START RECORDS SUPPLIED

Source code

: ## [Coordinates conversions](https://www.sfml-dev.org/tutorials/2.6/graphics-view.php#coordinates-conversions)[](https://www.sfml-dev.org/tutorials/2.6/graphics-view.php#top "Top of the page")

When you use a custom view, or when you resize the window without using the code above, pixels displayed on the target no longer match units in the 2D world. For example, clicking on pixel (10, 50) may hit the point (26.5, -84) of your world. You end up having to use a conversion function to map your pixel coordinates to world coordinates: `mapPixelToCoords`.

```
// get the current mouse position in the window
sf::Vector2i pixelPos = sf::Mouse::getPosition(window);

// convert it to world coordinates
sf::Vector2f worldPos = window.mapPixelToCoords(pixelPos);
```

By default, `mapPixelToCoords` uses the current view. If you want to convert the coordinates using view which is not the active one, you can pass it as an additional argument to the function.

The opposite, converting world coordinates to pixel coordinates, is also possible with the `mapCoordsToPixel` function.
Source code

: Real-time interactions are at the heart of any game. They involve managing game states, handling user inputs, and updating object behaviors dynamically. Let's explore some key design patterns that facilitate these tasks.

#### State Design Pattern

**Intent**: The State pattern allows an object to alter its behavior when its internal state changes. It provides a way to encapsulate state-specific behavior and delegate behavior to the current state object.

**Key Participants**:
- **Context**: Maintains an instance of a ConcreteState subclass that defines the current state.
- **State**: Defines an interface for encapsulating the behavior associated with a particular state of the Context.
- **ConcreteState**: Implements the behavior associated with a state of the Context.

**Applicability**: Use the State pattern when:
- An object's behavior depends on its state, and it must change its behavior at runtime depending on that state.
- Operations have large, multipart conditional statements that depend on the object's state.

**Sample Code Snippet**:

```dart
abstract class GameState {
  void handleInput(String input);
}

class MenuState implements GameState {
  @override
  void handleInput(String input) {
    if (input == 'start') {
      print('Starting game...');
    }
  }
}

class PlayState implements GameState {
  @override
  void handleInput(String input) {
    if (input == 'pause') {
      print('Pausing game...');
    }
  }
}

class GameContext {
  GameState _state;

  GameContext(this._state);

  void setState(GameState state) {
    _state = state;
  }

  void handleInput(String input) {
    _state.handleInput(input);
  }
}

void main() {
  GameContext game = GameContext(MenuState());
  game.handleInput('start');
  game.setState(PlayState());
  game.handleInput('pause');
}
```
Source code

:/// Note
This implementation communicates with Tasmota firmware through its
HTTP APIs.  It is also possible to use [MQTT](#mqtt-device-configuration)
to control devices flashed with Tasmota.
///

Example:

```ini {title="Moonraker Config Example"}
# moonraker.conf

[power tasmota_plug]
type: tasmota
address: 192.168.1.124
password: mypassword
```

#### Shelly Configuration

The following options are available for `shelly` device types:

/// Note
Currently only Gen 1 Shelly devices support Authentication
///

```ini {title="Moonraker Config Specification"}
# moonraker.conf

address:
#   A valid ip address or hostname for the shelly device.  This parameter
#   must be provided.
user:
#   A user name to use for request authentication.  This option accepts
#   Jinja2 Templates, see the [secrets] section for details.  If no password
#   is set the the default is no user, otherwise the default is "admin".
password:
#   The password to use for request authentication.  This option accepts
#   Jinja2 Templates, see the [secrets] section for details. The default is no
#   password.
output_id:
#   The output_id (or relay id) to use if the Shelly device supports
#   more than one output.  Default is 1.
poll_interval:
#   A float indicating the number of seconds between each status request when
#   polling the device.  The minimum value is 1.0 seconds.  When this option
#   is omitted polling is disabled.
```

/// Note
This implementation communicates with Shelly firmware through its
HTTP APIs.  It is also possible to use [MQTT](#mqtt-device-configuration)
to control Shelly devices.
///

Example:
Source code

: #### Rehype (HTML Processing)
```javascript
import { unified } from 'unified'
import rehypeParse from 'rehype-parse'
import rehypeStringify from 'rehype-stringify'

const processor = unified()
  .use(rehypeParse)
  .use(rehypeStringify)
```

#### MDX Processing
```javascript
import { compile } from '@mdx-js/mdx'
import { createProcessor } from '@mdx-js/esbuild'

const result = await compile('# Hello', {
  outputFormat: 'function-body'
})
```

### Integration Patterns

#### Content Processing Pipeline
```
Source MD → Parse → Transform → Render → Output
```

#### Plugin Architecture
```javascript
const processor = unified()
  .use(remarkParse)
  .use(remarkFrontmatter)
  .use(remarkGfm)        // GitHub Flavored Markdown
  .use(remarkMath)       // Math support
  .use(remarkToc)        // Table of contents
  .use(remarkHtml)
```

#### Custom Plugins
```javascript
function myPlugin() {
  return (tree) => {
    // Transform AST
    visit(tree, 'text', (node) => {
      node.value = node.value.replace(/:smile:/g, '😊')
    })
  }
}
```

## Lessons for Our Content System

END RECORDS SUPPLIED

◆ ACTIVITY: Return all of the above records exactly, leaving no line out.

◆ WRITTEN ANSWER:
Source code

: ## [Coordinates conversions](https://www.sfml-dev.org/tutorials/2.6/graphics-view.php#coordinates-conversions)[](https://www.sfml-dev.org/tutorials/2.6/graphics-view.php#top "Top of the page")

When you use a custom view, or when you resize the window without using the code above, pixels displayed on the target no longer match units in the 2D world. For example, clicking on pixel (10, 50) may hit the point (26.5, -84) of your world. You end up having to use a conversion function to map your pixel coordinates to world coordinates: `mapPixelToCoords`.

```
// get the current mouse position in the window
sf::Vector2i pixelPos = sf::Mouse::getPosition(window);

// convert it to world coordinates
sf::Vector2f worldPos = window.mapPixelToCoords(pixelPos);
```

By default, `mapPixelToCoords` uses the current view. If you want to convert the coordinates using view which is not the active one, you can pass it as an additional argument to the function.

The opposite, converting world coordinates to pixel coordinates, is also possible with the `mapCoordsToPixel` function.
Source code

: Real-time interactions are at the heart of any game. They involve managing game states, handling user inputs, and updating object behaviors dynamically. Let's explore some key design patterns that facilitate these tasks.

#### State Design Pattern

**Intent**: The State pattern allows an object to alter its behavior when its internal state changes. It provides a way to encapsulate state-specific behavior and delegate behavior to the current state object.

**Key Participants**:
- **Context**: Maintains an instance of a ConcreteState subclass that defines the current state.
- **State**: Defines an interface for encapsulating the behavior associated with a particular state of the Context.
- **ConcreteState**: Implements the behavior associated with a state of the Context.

**Applicability**: Use the State pattern when:
- An object's behavior depends on its state, and it must change its behavior at runtime depending on that state.
- Operations have large, multipart conditional statements that depend on the object's state.

**Sample Code Snippet**:

```dart
abstract class GameState {
  void handleInput(String input);
}

class MenuState implements GameState {
  @override
  void handleInput(String input) {
    if (input == 'start') {
      print('Starting game...');
    }
  }
}

class PlayState implements GameState {
  @override
  void handleInput(String input) {
    if (input == 'pause') {
      print('Pausing game...');
    }
  }
}

class GameContext {
  GameState _state;

  GameContext(this._state);

  void setState(GameState state) {
    _state = state;
  }

  void handleInput(String input) {
    _state.handleInput(input);
  }
}

void main() {
  GameContext game = GameContext(MenuState());
  game.handleInput('start');
  game.setState(PlayState());
  game.handleInput('pause');
}
```
Source code

:/// Note
This implementation communicates with Tasmota firmware through its
HTTP APIs.  It is also possible to use [MQTT](#mqtt-device-configuration)
to control devices flashed with Tasmota.
///

Example:

```ini {title="Moonraker Config Example"}
# moonraker.conf

[power tasmota_plug]
type: tasmota
address: 192.168.1.124
password: mypassword
```

#### Shelly Configuration

The following options are available for `shelly` device types:

/// Note
Currently only Gen 1 Shelly devices support Authentication
///

```ini {title="Moonraker Config Specification"}
# moonraker.conf

address:
#   A valid ip address or hostname for the shelly device.  This parameter
#   must be provided.
user:
#   A user name to use for request authentication.  This option accepts
#   Jinja2 Templates, see the [secrets] section for details.  If no password
#   is set the the default is no user, otherwise the default is "admin".
password:
#   The password to use for request authentication.  This option accepts
#   Jinja2 Templates, see the [secrets] section for details. The default is no
#   password.
output_id:
#   The output_id (or relay id) to use if the Shelly device supports
#   more than one output.  Default is 1.
poll_interval:
#   A float indicating the number of seconds between each status request when
#   polling the device.  The minimum value is 1.0 seconds.  When this option
#   is omitted polling is disabled.
```

/// Note
This implementation communicates with Shelly firmware through its
HTTP APIs.  It is also possible to use [MQTT](#mqtt-device-configuration)
to control Shelly devices.
///

Example:
Source code

: #### Rehype (HTML Processing)
```javascript
import { unified } from 'unified'
import rehypeParse from 'rehype-parse'
import rehypeStringify from 'rehype-stringify'

const processor = unified()
  .use(rehypeParse)
  .use(rehypeStringify)
```

#### MDX Processing
```javascript
import { compile } from '@mdx-js/mdx'
import { createProcessor } from '@mdx-js/esbuild'

const result = await compile('# Hello', {
  outputFormat: 'function-body'
})
```

### Integration Patterns

#### Content Processing Pipeline
```
Source MD → Parse → Transform → Render → Output
```

#### Plugin Architecture
```javascript
const processor = unified()
  .use(remarkParse)
  .use(remarkFrontmatter)
  .use(remarkGfm)        // GitHub Flavored Markdown
  .use(remarkMath)       // Math support
  .use(remarkToc)        // Table of contents
  .use(remarkHtml)
```

#### Custom Plugins
```javascript
function myPlugin() {
  return (tree) => {
    // Transform AST
    visit(tree, 'text', (node) => {
      node.value = node.value.replace(/:smile:/g, '😊')
    })
  }
}
```

## Lessons for Our Content System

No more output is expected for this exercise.